Task prompt => Give the lines below again with every "Events" changed to "Activities", leaving everything else the same.
[Data to use — start]
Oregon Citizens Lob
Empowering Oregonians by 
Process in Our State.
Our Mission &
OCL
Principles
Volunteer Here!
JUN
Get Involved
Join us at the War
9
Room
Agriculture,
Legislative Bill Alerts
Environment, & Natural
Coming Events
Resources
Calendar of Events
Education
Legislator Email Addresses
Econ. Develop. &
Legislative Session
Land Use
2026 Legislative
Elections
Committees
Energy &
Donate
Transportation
[Data to use — finish]
Solution to this task =>
Oregon Citizens Lob
Empowering Oregonians by 
Process in Our State.
Our Mission &
OCL
Principles
Volunteer Here!
JUN
Get Involved
Join us at the War
9
Room
Agriculture,
Legislative Bill Alerts
Environment, & Natural
Coming Activities
Resources
Calendar of Activities
Education
Legislator Email Addresses
Econ. Develop. &
Legislative Session
Land Use
2026 Legislative
Elections
Committees
Energy &
Donate
Transportation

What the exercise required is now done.